Best Regards, Freeze_S
For countable families $\{ x_n : n \in \mathbb{N}\}$ in a Banach (or Fréchet) space, summability and unconditional convergence are the same.
Let $\mathscr{F} = \{ F \subset \mathbb{N} : \operatorname{card}F < \infty\}$ the directed (by inclusion) set of finite subsets of $\mathbb{N}$, and for $F\in\mathscr{F}$, let $s_F = \sum\limits_{n\in F} x_n$.
The family is (by definition) summable if and only if the net $(s_F)_{F\in \mathscr{F}}$ converges (to $\lambda$, say).
Let the family be summable. Every bijection $\sigma \colon \mathbb{N}\to \mathbb{N}$ induces a map $\sigma^\ast \colon \mathbb{N}\to \mathscr{F}$ via $\sigma^\ast(n) = \{ \sigma(k) : 0 \leqslant k \leqslant n\}$, and $\{\sigma^\ast(n) : n \in \mathbb{N}\}$ is cofinal in $\mathscr{F}$, so $s^\sigma \colon n \mapsto s_{\sigma^\ast(n)}$ is a subnet of $(s_F)_{F\in \mathscr{F}}$ and hence also converges to $\lambda$. That is the unconditional convergence of $\sum\limits_{n=0}^\infty x_n$.
For the converse, we argue indirectly. Suppose the family is not summable. We have to show that it isn't unconditionally convergent.
Consider the sequence of partial sums
$$s_n = \sum_{k=0}^n x_k.$$
If that sequence doesn't converge, we're done, otherwise let $\mu$ be its limit. That the family isn't summable to $\mu$ means that there is an $\varepsilon > 0$, such that for every $F_1 \in \mathscr{F}$, there is a $c(F_1)\in \mathscr{F}$ with $F_1 \subset c(F_1)$ and
$$\left\lVert\sum_{n\in c(F_1)} x_n - \mu \right\rVert \geqslant \varepsilon.$$
We can now construct a bijection $\sigma \colon \mathbb{N}\to\mathbb{N}$ such that
$$s^\sigma_n = \sum_{k=0}^n x_{\sigma(k)}$$
does not converge to $\mu$, which shows that $\{x_n\}$ is not unconditionally convergent.
Let $n_1 = \min \{n\in \mathbb{N} : \lVert s_n - \mu\rVert \leqslant \varepsilon/2\}$. Whenever $n_k$ is defined, we let $F_k = \{0,\dotsc,n_k\}$. For $k \leqslant n_1$, let $\sigma(k) = k$. Let $m_1 = \operatorname{card} c(F_1)$, and $\sigma(n_1+1),\dotsc,\sigma(m_1)$ the elements of $c(F_1)\setminus F_1$ in ascending order.
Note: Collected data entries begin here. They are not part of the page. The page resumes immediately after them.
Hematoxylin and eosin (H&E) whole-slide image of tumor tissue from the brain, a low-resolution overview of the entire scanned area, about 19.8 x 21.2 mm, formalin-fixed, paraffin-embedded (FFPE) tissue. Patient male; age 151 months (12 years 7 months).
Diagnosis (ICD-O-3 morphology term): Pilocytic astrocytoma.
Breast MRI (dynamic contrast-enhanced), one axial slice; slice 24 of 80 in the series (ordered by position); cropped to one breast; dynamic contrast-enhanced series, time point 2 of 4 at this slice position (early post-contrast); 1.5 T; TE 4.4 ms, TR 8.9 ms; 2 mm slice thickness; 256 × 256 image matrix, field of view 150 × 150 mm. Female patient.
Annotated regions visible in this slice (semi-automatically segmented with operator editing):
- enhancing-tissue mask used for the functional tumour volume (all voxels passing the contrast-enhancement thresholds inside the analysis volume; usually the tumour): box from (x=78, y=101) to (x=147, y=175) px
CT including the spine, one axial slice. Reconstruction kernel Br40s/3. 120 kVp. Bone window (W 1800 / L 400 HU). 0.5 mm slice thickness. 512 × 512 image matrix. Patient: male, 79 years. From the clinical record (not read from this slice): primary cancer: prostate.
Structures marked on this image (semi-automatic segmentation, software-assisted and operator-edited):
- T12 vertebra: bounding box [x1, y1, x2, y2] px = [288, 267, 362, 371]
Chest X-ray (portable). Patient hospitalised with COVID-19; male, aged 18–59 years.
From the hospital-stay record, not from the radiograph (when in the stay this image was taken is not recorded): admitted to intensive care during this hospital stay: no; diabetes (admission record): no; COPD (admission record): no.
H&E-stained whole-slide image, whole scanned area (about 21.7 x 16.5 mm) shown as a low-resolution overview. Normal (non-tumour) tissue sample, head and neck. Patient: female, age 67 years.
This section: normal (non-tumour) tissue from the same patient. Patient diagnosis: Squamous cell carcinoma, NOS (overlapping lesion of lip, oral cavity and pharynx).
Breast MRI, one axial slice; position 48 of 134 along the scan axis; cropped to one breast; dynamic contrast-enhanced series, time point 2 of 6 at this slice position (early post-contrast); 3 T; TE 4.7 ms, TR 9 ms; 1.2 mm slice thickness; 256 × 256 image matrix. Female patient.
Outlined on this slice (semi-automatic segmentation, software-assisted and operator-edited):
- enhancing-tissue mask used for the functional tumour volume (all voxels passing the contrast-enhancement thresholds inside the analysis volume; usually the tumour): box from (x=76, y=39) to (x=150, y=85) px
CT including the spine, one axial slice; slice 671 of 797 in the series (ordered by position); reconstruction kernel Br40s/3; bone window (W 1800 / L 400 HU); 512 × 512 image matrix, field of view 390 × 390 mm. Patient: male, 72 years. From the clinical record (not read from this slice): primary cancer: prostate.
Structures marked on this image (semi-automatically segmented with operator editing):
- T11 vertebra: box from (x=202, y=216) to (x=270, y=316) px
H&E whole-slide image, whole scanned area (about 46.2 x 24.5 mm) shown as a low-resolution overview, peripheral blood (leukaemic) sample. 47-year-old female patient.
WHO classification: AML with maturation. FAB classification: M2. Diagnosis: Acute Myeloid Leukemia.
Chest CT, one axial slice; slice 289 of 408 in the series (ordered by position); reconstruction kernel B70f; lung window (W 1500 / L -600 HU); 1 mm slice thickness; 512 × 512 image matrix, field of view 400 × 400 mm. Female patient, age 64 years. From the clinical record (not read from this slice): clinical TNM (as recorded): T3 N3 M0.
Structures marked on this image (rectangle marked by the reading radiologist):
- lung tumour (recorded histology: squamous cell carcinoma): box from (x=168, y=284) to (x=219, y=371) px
Let $r_1 = \max c(F_1)$ and $n_2 = \min \{n > r_1 : \lVert s_n-\mu\rVert \leqslant \varepsilon/2\}$, and $\sigma(m_1+1),\dotsc,\sigma(n_2)$ the elements of $F_2\setminus c(F_1)$ in ascending order.
We continue in this way, when $n_k$ and $\sigma\lvert_{F_k}$ are determined, we let $m_k = \operatorname{card} c(F_k)$, $\sigma(n_k+1),\dotsc,\sigma(m_k)$ the elements of $c(F_k)\setminus F_k$ in ascending order, $r_k = \max c(F_k)$, $n_{k+1} = \min \{ n > r_k : \lVert s_n - \mu\rVert \leqslant \varepsilon/2\}$, and $\sigma(m_k+1),\dotsc,\sigma(n_{k+1})$ the elements of $F_{k+1}\setminus c(F_k)$ in ascending order.
The construction yields $n_k < m_k \leqslant r_k < n_{k+1}$ for all $k$, and
$$\left\lVert \sum_{k=0}^{m_k} x_{\sigma(k)} - \mu\right\rVert \geqslant \varepsilon,$$
so $(s^\sigma_n)$ does not converge to $\mu$ (it does not converge at all, in fact).